>>>>

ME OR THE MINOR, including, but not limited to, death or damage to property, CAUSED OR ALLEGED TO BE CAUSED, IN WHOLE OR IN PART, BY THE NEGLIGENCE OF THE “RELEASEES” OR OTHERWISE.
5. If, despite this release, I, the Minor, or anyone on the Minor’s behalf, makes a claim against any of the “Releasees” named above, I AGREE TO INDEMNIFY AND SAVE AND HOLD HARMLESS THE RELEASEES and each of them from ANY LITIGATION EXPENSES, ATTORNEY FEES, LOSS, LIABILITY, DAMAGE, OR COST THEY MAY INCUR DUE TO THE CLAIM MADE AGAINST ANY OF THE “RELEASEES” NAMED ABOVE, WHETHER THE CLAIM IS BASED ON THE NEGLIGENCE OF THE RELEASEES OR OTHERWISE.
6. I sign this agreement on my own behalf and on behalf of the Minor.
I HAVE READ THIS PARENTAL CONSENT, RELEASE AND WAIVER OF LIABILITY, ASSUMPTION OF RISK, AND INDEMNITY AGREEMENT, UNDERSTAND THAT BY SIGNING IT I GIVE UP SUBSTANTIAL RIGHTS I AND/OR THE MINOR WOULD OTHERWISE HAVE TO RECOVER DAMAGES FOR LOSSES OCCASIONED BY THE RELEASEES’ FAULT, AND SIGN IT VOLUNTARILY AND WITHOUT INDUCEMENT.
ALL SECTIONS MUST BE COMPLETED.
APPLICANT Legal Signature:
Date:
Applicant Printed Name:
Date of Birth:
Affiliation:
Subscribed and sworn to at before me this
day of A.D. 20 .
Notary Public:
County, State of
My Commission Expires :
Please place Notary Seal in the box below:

<<<<

■ Task goal
Using the data above, print every record exactly as shown.

■ Finished exercise
ME OR THE MINOR, including, but not limited to, death or damage to property, CAUSED OR ALLEGED TO BE CAUSED, IN WHOLE OR IN PART, BY THE NEGLIGENCE OF THE “RELEASEES” OR OTHERWISE.
5. If, despite this release, I, the Minor, or anyone on the Minor’s behalf, makes a claim against any of the “Releasees” named above, I AGREE TO INDEMNIFY AND SAVE AND HOLD HARMLESS THE RELEASEES and each of them from ANY LITIGATION EXPENSES, ATTORNEY FEES, LOSS, LIABILITY, DAMAGE, OR COST THEY MAY INCUR DUE TO THE CLAIM MADE AGAINST ANY OF THE “RELEASEES” NAMED ABOVE, WHETHER THE CLAIM IS BASED ON THE NEGLIGENCE OF THE RELEASEES OR OTHERWISE.
6. I sign this agreement on my own behalf and on behalf of the Minor.
I HAVE READ THIS PARENTAL CONSENT, RELEASE AND WAIVER OF LIABILITY, ASSUMPTION OF RISK, AND INDEMNITY AGREEMENT, UNDERSTAND THAT BY SIGNING IT I GIVE UP SUBSTANTIAL RIGHTS I AND/OR THE MINOR WOULD OTHERWISE HAVE TO RECOVER DAMAGES FOR LOSSES OCCASIONED BY THE RELEASEES’ FAULT, AND SIGN IT VOLUNTARILY AND WITHOUT INDUCEMENT.
ALL SECTIONS MUST BE COMPLETED.
APPLICANT Legal Signature:
Date:
Applicant Printed Name:
Date of Birth:
Affiliation:
Subscribed and sworn to at before me this
day of A.D. 20 .
Notary Public:
County, State of
My Commission Expires :
Please place Notary Seal in the box below:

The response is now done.